Creating a Dataset object from large pandas dataframe

Datasets 2.1.0
Python 3.9.7

I have a dataset of 4 million time series examples where each time series is of length 800. They are stored on disk in individual files. I would like to create a HF Datasets object for this dataset. Here is what I do currently:

import pickle
import pandas as pd
from datasets import Dataset

file_counter = 0
dicts_list = []
with open(my_listfiles_path, 'r') as list_file:
    for data_file in list_file:
        full_data_path = '/'.join([my_listfiles_path, data_file.strip()])
        data_dict = pickle.load(open(full_data_path, 'rb'))
        tmp_dict = {k:v for k,v in data_dict.items()}
        dicts_list.append(tmp_dict)
        if file_counter % 1_000 == 0:
            orig_df = pd.DataFrame.from_records(dicts_list)
            
            if file_counter == 0:
                my_dataset = Dataset.from_pandas(orig_df)
            else:
                for row in orig_df.itertuples(index=False):
                    tmp_row_dict = {
                        'time_data': row[1],
                        'label': row[0]}
                    my_dataset.add_item(tmp_row_dict)
            
            del dicts_list
            del orig_df
            dicts_list = []
        file_counter += 1

orig_df = pd.DataFrame.from_records(dicts_list)
for row in orig_df.itertuples(index=False):
    tmp_row_dict = {
        'time_data': row[1],
        'label': row[0]}

    my_dataset.add_item(tmp_row_dict)

periodically deleting the orig_df and dicts_list objects seems to keep the memory usage down. If I try to loop through all the files and store them into a pandas dataframe before converting them into a Datasets object, I run out of memory.

My question is, is there a better way/more succinct/best practices way to do this? The files are custom time series data so I can’t download them which makes me think creating a loading script is the wrong approach (although I could be wrong).

Any suggestions are welcomed and much appreciated. Thanks in advance for your help!

Hi! add_item also keeps the items in memory, so the loading script approach is the right one. We plan to add Dataset.from_generator to the API soon to make the dataset loading from a simple generator more convenient.

@mariosasko Thank you for your response. Do you have a reference for creating a loading script that is similar to my usecase outlined initially?

I’m still a bit confused about how to do this properly. Allow me to describe the structure of my data and how I am going about writing the loading script.

I have 4 million data files in pickle format. Each file represents a single example. By going through the datascript documentation (Create a dataset loading script) and following along an example template (datasets/new_dataset_script.py at main · huggingface/datasets · GitHub), it looks to me that instead of having 4 million individual files, one should probably have a single file that contains all 4 million examples. I have done just that, namely looped through all the individual files and written the examples into a single csv file.

I say this as the _generate_examples method yields a generator and it is not clear to me how to yield a generator from millions of individual files. The aggregated single file can be thought of conceptually as a pandas dataframe.

_Job 1_. Quote the passage from the thread on creating a Dataset object from a large pandas dataframe, starting at the words "I have a dataset" and ending after "data_dict = pickle.load(open(full_data_path, 'rb'))".

_Data records_.
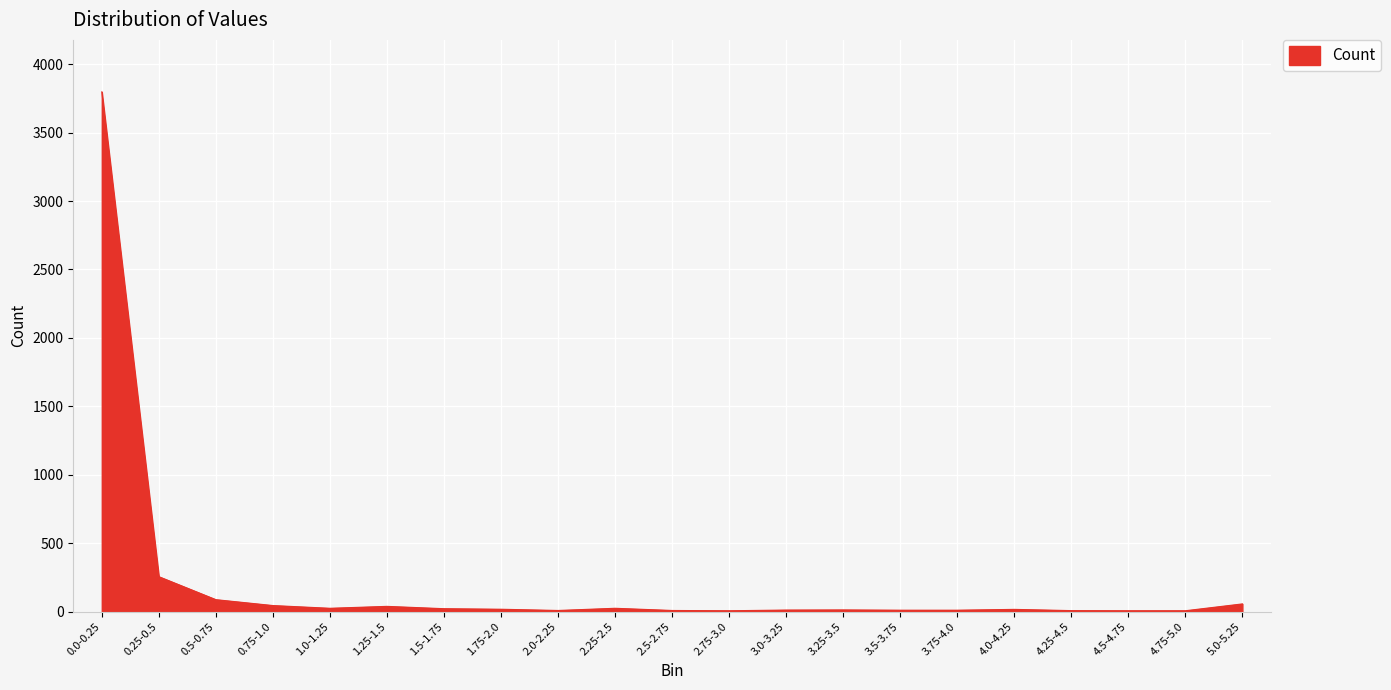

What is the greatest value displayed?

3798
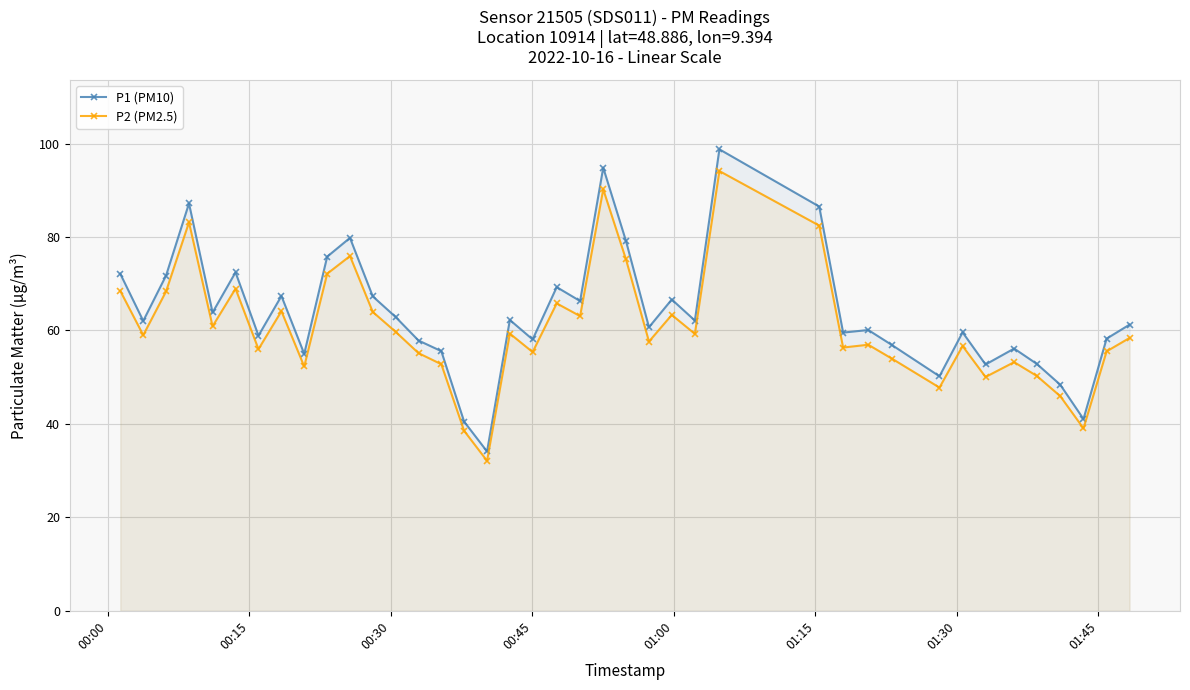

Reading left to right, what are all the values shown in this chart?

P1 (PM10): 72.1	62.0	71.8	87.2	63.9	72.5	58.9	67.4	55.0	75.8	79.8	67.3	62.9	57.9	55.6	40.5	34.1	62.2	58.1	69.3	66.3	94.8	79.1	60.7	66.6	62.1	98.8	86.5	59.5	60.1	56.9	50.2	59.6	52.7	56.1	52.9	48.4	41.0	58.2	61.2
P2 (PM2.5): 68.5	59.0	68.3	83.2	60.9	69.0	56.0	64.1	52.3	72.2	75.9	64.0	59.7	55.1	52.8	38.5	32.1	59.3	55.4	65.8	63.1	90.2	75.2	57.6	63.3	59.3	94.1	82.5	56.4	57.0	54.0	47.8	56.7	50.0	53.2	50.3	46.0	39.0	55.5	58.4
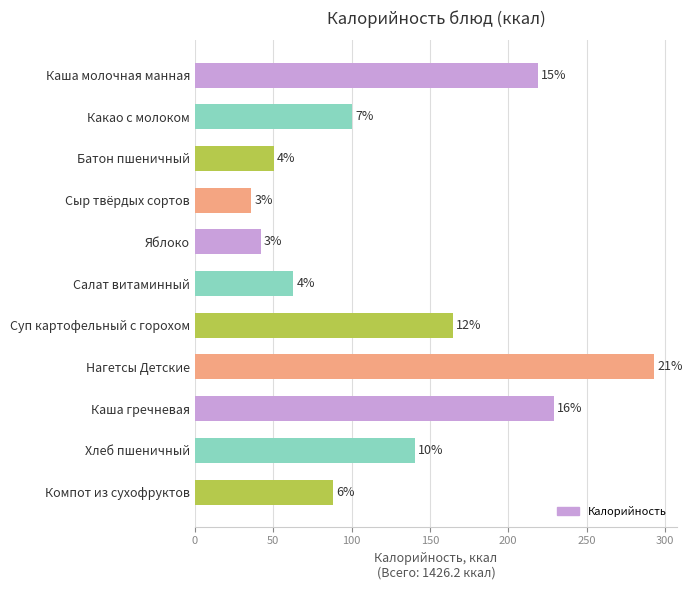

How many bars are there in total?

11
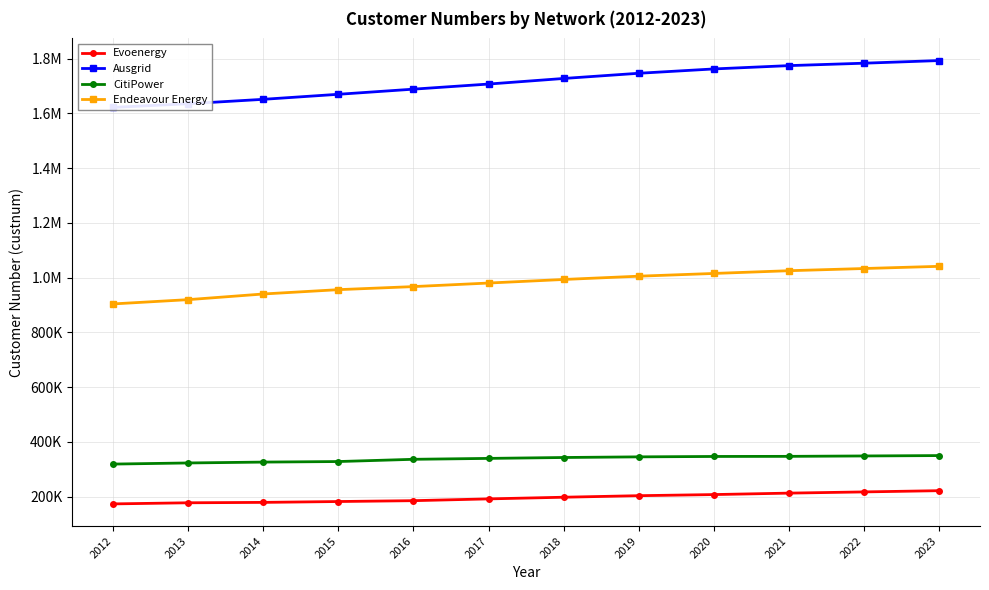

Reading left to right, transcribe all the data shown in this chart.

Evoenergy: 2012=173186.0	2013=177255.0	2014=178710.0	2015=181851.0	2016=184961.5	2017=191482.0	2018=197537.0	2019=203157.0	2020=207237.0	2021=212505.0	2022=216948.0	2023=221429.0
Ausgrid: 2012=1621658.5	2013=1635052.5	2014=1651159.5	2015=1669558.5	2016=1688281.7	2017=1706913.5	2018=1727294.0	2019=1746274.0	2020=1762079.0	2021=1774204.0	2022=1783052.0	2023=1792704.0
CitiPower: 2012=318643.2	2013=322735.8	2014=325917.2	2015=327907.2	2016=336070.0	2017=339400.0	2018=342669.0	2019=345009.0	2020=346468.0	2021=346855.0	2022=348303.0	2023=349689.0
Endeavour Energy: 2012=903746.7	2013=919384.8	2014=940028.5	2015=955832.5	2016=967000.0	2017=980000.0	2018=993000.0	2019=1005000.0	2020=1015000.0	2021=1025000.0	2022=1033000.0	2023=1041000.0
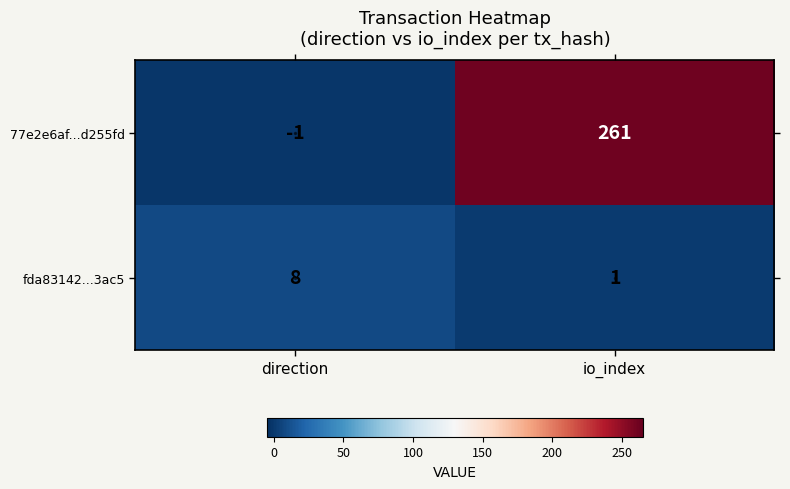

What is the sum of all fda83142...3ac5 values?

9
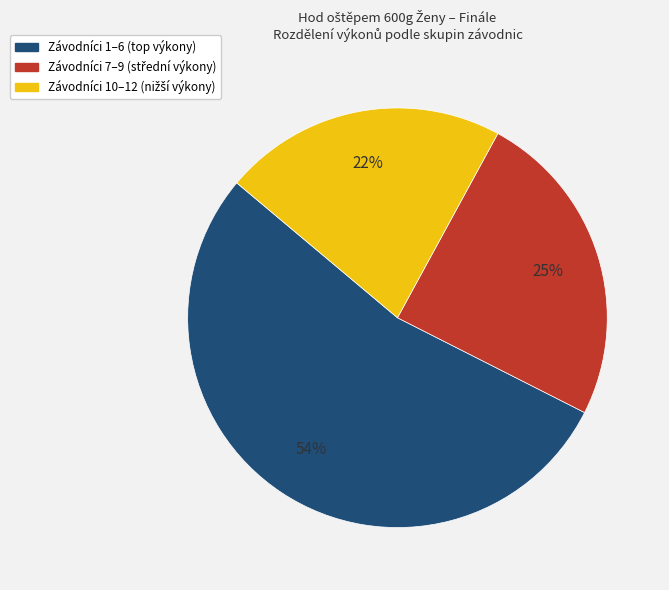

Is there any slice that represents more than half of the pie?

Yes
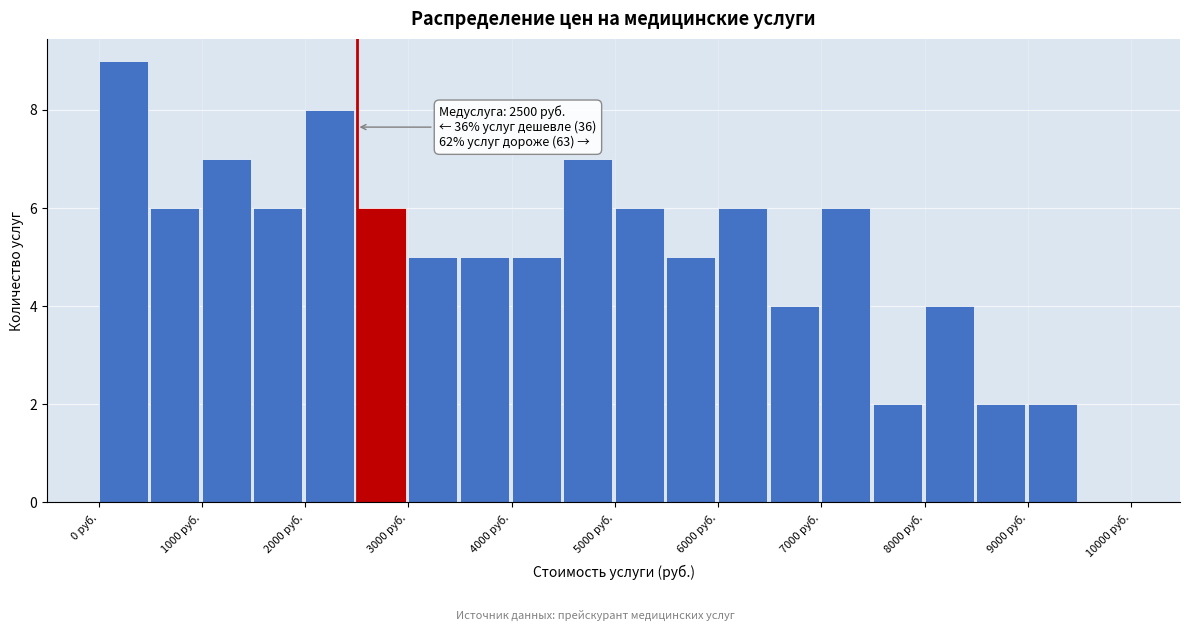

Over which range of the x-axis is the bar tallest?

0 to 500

_Job 2_. Lay out the lines of the records from the line containing "How many bars are there in total?" through the line containing "Reading left to right, transcribe" as a JSON list of strings, one string per line, omitting blank lines and the pictures.

_Exercise response 1_.
I have a dataset of 4 million time series examples where each time series is of length 800. They are stored on disk in individual files. I would like to create a HF Datasets object for this dataset. Here is what I do currently:

import pickle
import pandas as pd
from datasets import Dataset

file_counter = 0
dicts_list = []
with open(my_listfiles_path, 'r') as list_file:
    for data_file in list_file:
        full_data_path = '/'.join([my_listfiles_path, data_file.strip()])
        data_dict = pickle.load(open(full_data_path, 'rb'))

_Exercise response 2_.
[
  "How many bars are there in total?",
  "11",
  "Reading left to right, transcribe all the data shown in this chart."
]